[Chart analysis data]

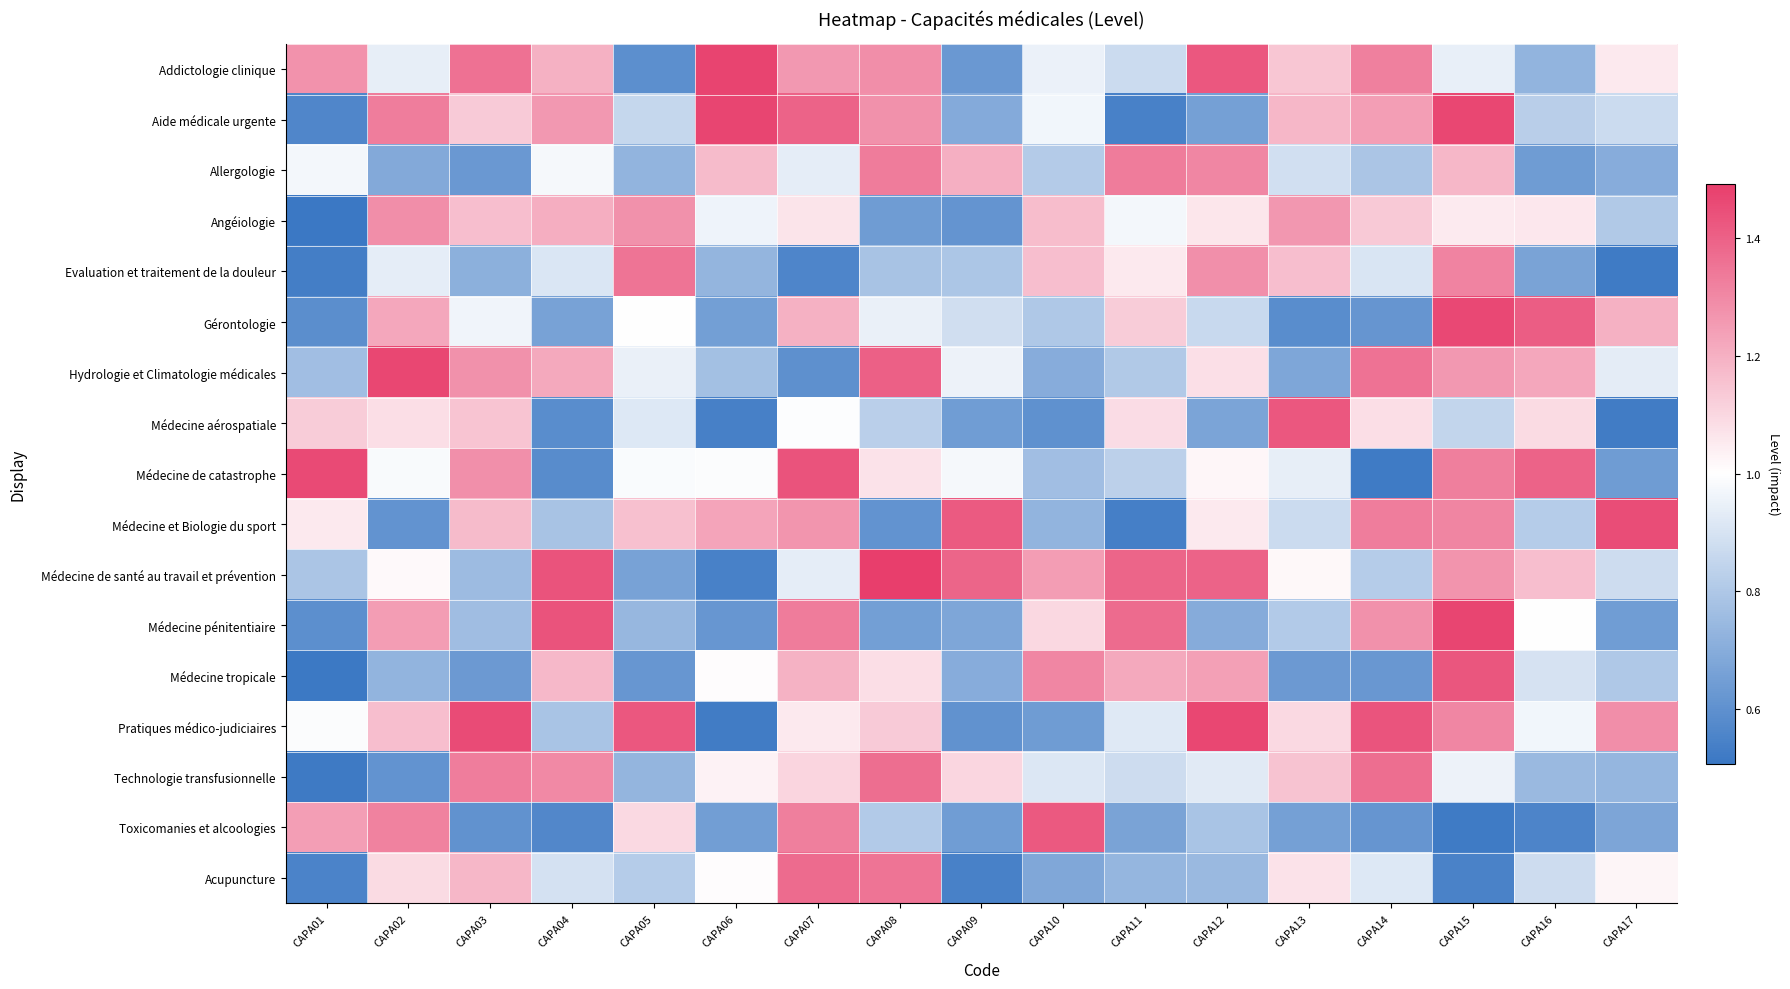

Reading left to right, transcribe all the data shown in this chart.

Addictologie clinique: CAPA01=1.3	CAPA02=0.9	CAPA03=1.4	CAPA04=1.2	CAPA05=0.6	CAPA06=1.5	CAPA07=1.3	CAPA08=1.3	CAPA09=0.6	CAPA10=1.0	CAPA11=0.9	CAPA12=1.4	CAPA13=1.1	CAPA14=1.3	CAPA15=0.9	CAPA16=0.7	CAPA17=1.1
Aide médicale urgente: CAPA01=0.6	CAPA02=1.3	CAPA03=1.1	CAPA04=1.3	CAPA05=0.9	CAPA06=1.5	CAPA07=1.4	CAPA08=1.3	CAPA09=0.7	CAPA10=1.0	CAPA11=0.5	CAPA12=0.7	CAPA13=1.2	CAPA14=1.2	CAPA15=1.5	CAPA16=0.8	CAPA17=0.9
Allergologie: CAPA01=1.0	CAPA02=0.7	CAPA03=0.6	CAPA04=1.0	CAPA05=0.7	CAPA06=1.2	CAPA07=0.9	CAPA08=1.3	CAPA09=1.2	CAPA10=0.8	CAPA11=1.3	CAPA12=1.3	CAPA13=0.9	CAPA14=0.8	CAPA15=1.2	CAPA16=0.6	CAPA17=0.7
Angéiologie: CAPA01=0.5	CAPA02=1.3	CAPA03=1.2	CAPA04=1.2	CAPA05=1.3	CAPA06=1.0	CAPA07=1.1	CAPA08=0.6	CAPA09=0.6	CAPA10=1.2	CAPA11=1.0	CAPA12=1.1	CAPA13=1.3	CAPA14=1.1	CAPA15=1.1	CAPA16=1.1	CAPA17=0.8
Evaluation et traitement de la douleur: CAPA01=0.5	CAPA02=0.9	CAPA03=0.7	CAPA04=0.9	CAPA05=1.4	CAPA06=0.7	CAPA07=0.6	CAPA08=0.8	CAPA09=0.8	CAPA10=1.2	CAPA11=1.1	CAPA12=1.3	CAPA13=1.2	CAPA14=0.9	CAPA15=1.3	CAPA16=0.7	CAPA17=0.5
Gérontologie: CAPA01=0.6	CAPA02=1.2	CAPA03=1.0	CAPA04=0.7	CAPA05=1.0	CAPA06=0.7	CAPA07=1.2	CAPA08=0.9	CAPA09=0.9	CAPA10=0.8	CAPA11=1.1	CAPA12=0.9	CAPA13=0.6	CAPA14=0.6	CAPA15=1.5	CAPA16=1.4	CAPA17=1.2
Hydrologie et Climatologie médicales: CAPA01=0.8	CAPA02=1.5	CAPA03=1.3	CAPA04=1.2	CAPA05=0.9	CAPA06=0.8	CAPA07=0.6	CAPA08=1.4	CAPA09=1.0	CAPA10=0.7	CAPA11=0.8	CAPA12=1.1	CAPA13=0.7	CAPA14=1.4	CAPA15=1.3	CAPA16=1.2	CAPA17=0.9
Médecine aérospatiale: CAPA01=1.1	CAPA02=1.1	CAPA03=1.1	CAPA04=0.6	CAPA05=0.9	CAPA06=0.5	CAPA07=1.0	CAPA08=0.8	CAPA09=0.6	CAPA10=0.6	CAPA11=1.1	CAPA12=0.7	CAPA13=1.4	CAPA14=1.1	CAPA15=0.8	CAPA16=1.1	CAPA17=0.5
Médecine de catastrophe: CAPA01=1.5	CAPA02=1.0	CAPA03=1.3	CAPA04=0.6	CAPA05=1.0	CAPA06=1.0	CAPA07=1.4	CAPA08=1.1	CAPA09=1.0	CAPA10=0.8	CAPA11=0.8	CAPA12=1.0	CAPA13=0.9	CAPA14=0.5	CAPA15=1.3	CAPA16=1.4	CAPA17=0.6
Médecine et Biologie du sport: CAPA01=1.1	CAPA02=0.6	CAPA03=1.2	CAPA04=0.8	CAPA05=1.2	CAPA06=1.2	CAPA07=1.3	CAPA08=0.6	CAPA09=1.4	CAPA10=0.7	CAPA11=0.5	CAPA12=1.1	CAPA13=0.9	CAPA14=1.3	CAPA15=1.3	CAPA16=0.8	CAPA17=1.5
Médecine de santé au travail et prévention: CAPA01=0.8	CAPA02=1.0	CAPA03=0.8	CAPA04=1.4	CAPA05=0.7	CAPA06=0.5	CAPA07=0.9	CAPA08=1.5	CAPA09=1.4	CAPA10=1.2	CAPA11=1.4	CAPA12=1.4	CAPA13=1.0	CAPA14=0.8	CAPA15=1.3	CAPA16=1.2	CAPA17=0.9
Médecine pénitentiaire: CAPA01=0.6	CAPA02=1.2	CAPA03=0.8	CAPA04=1.4	CAPA05=0.7	CAPA06=0.6	CAPA07=1.3	CAPA08=0.7	CAPA09=0.7	CAPA10=1.1	CAPA11=1.4	CAPA12=0.7	CAPA13=0.8	CAPA14=1.3	CAPA15=1.5	CAPA16=1.0	CAPA17=0.6
Médecine tropicale: CAPA01=0.5	CAPA02=0.7	CAPA03=0.6	CAPA04=1.2	CAPA05=0.6	CAPA06=1.0	CAPA07=1.2	CAPA08=1.1	CAPA09=0.7	CAPA10=1.3	CAPA11=1.2	CAPA12=1.2	CAPA13=0.6	CAPA14=0.6	CAPA15=1.4	CAPA16=0.9	CAPA17=0.8
Pratiques médico-judiciaires: CAPA01=1.0	CAPA02=1.2	CAPA03=1.5	CAPA04=0.8	CAPA05=1.4	CAPA06=0.5	CAPA07=1.1	CAPA08=1.1	CAPA09=0.6	CAPA10=0.6	CAPA11=0.9	CAPA12=1.5	CAPA13=1.1	CAPA14=1.4	CAPA15=1.3	CAPA16=1.0	CAPA17=1.3
Technologie transfusionnelle: CAPA01=0.5	CAPA02=0.6	CAPA03=1.3	CAPA04=1.3	CAPA05=0.7	CAPA06=1.0	CAPA07=1.1	CAPA08=1.4	CAPA09=1.1	CAPA10=0.9	CAPA11=0.9	CAPA12=0.9	CAPA13=1.2	CAPA14=1.4	CAPA15=1.0	CAPA16=0.7	CAPA17=0.7
Toxicomanies et alcoologies: CAPA01=1.2	CAPA02=1.3	CAPA03=0.6	CAPA04=0.6	CAPA05=1.1	CAPA06=0.6	CAPA07=1.3	CAPA08=0.8	CAPA09=0.6	CAPA10=1.4	CAPA11=0.7	CAPA12=0.8	CAPA13=0.7	CAPA14=0.6	CAPA15=0.5	CAPA16=0.6	CAPA17=0.7
Acupuncture: CAPA01=0.6	CAPA02=1.1	CAPA03=1.2	CAPA04=0.9	CAPA05=0.8	CAPA06=1.0	CAPA07=1.4	CAPA08=1.4	CAPA09=0.5	CAPA10=0.7	CAPA11=0.7	CAPA12=0.7	CAPA13=1.1	CAPA14=0.9	CAPA15=0.5	CAPA16=0.9	CAPA17=1.0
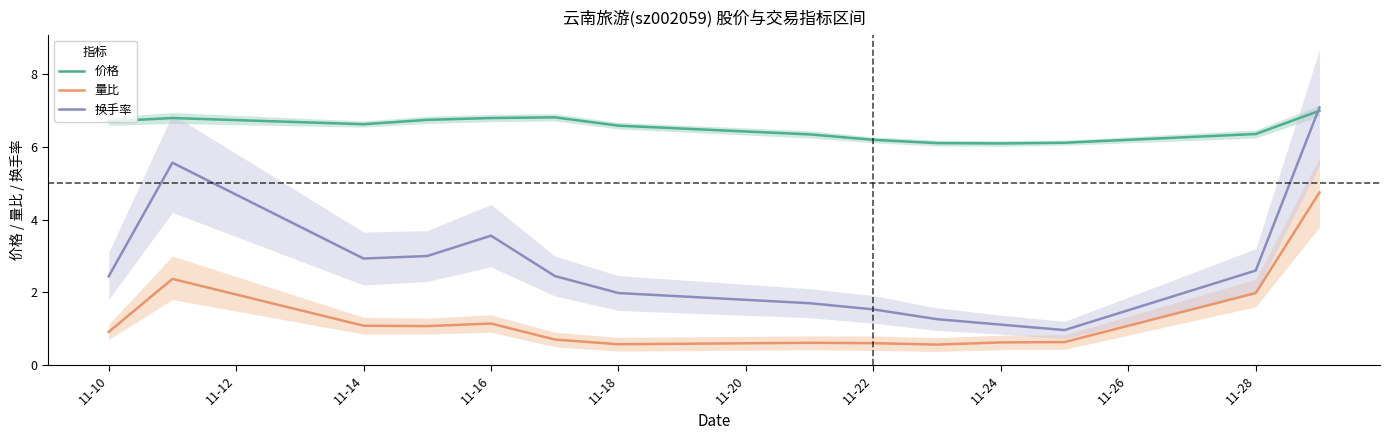

The value of 量比 at 11-18 is 0.6. True or false?

True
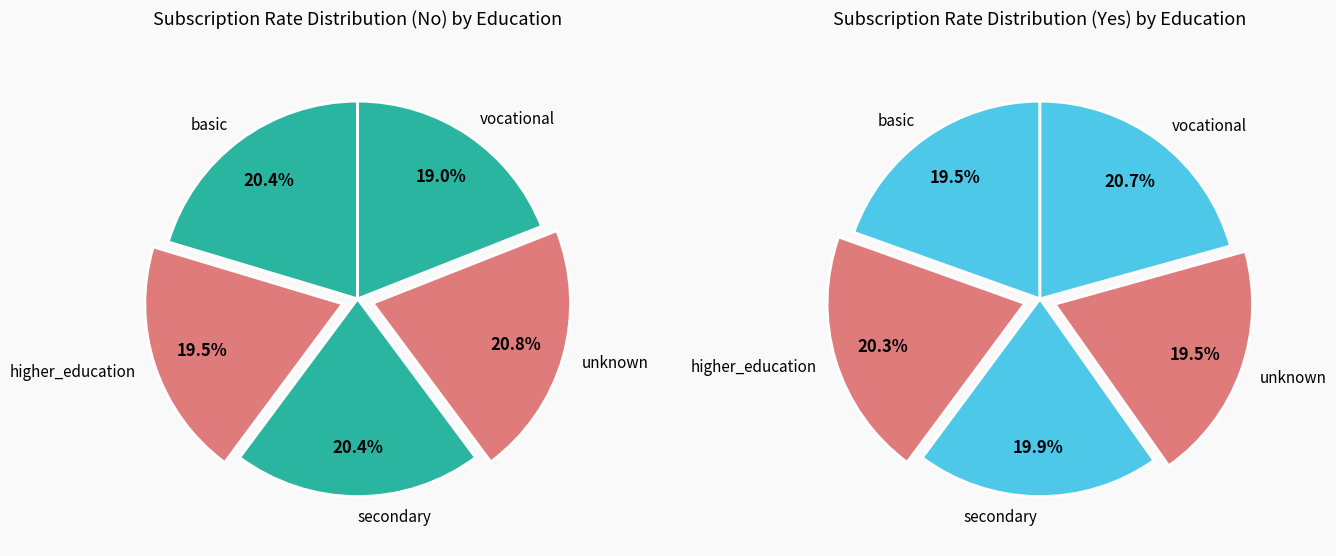

Which has a higher value, vocational or secondary?

secondary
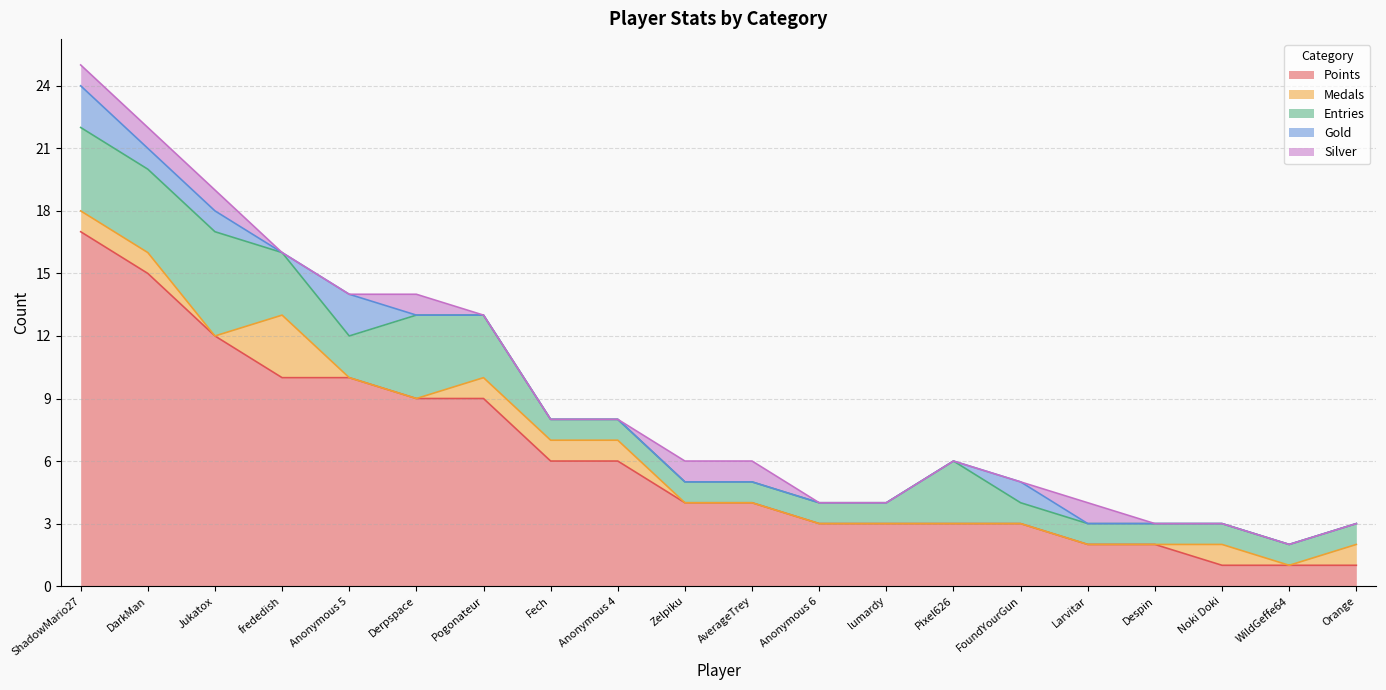

At which label is Entries closest to 3?

frededish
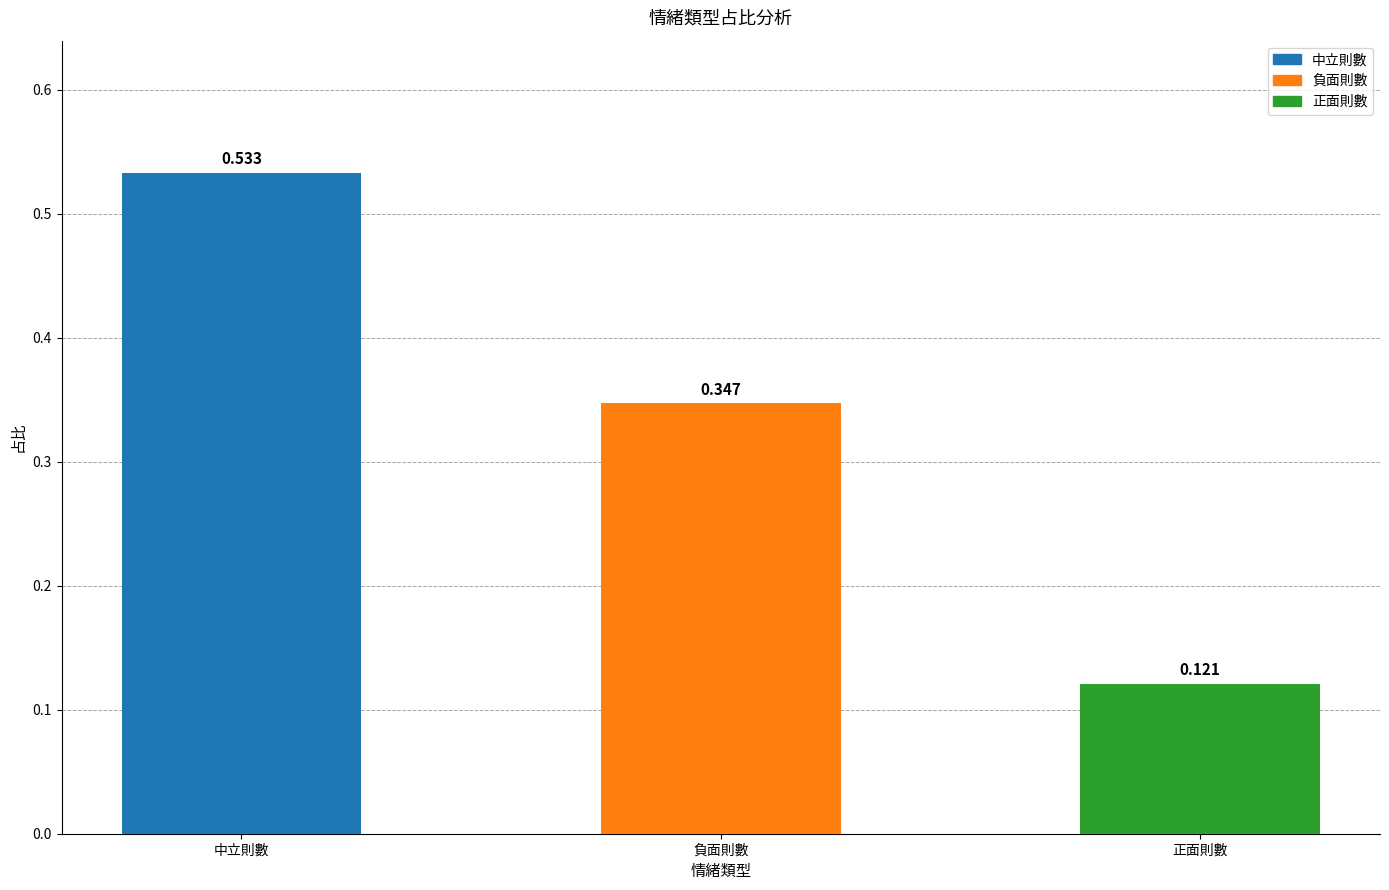

Which label corresponds to the largest value in the chart?

中立則數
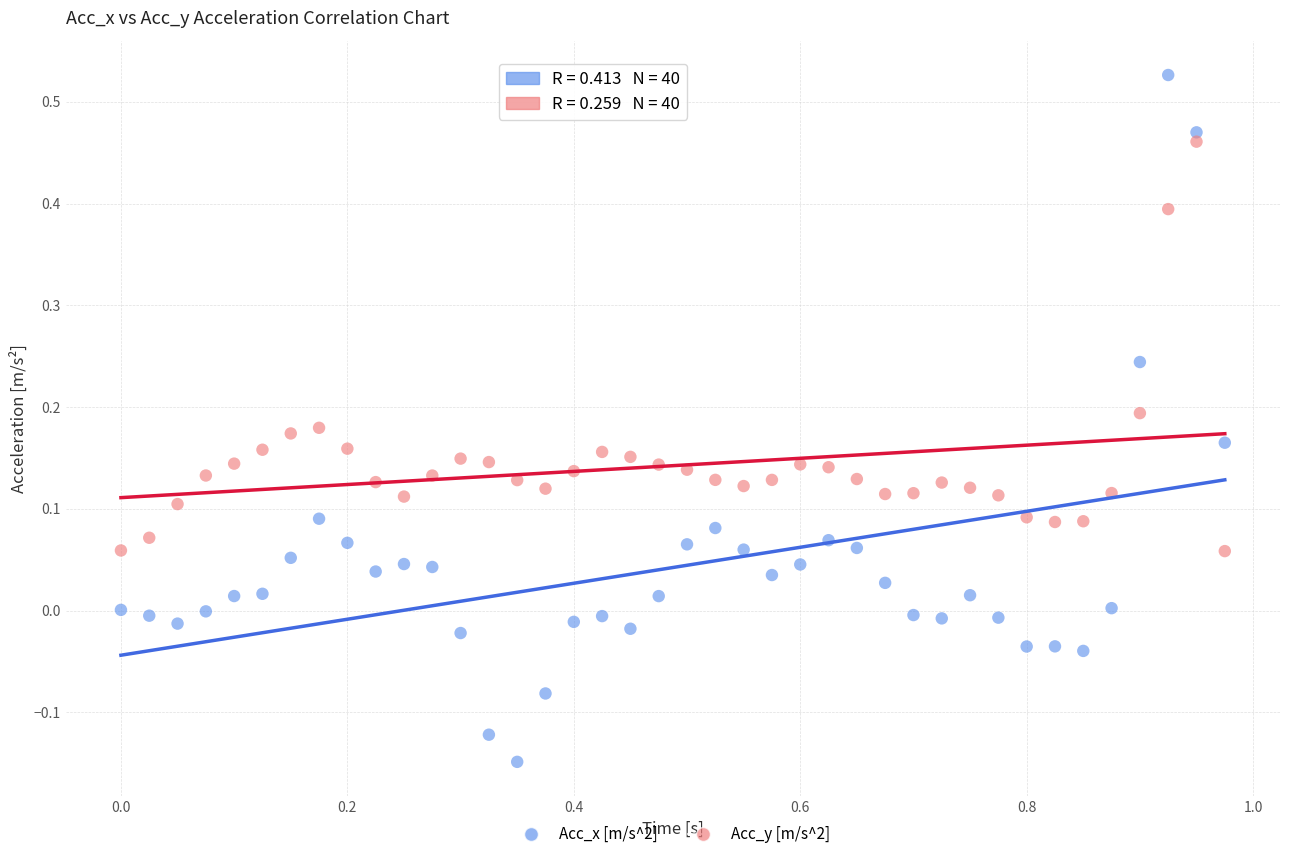

What are all the series names shown in the legend?

Acc_x [m/s^2], Acc_y [m/s^2]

• **Problem description**
In the stretch of the material from the line containing "Which has a" through the end, substitute "category" for "label" and give those lines again with everything else unchanged. Leave out the pictures.

• **Result**
Which has a higher value, vocational or secondary?

secondary

At which category is Entries closest to 3?

frededish

Which category corresponds to the largest value in the chart?

中立則數

What are all the series names shown in the legend?

Acc_x [m/s^2], Acc_y [m/s^2]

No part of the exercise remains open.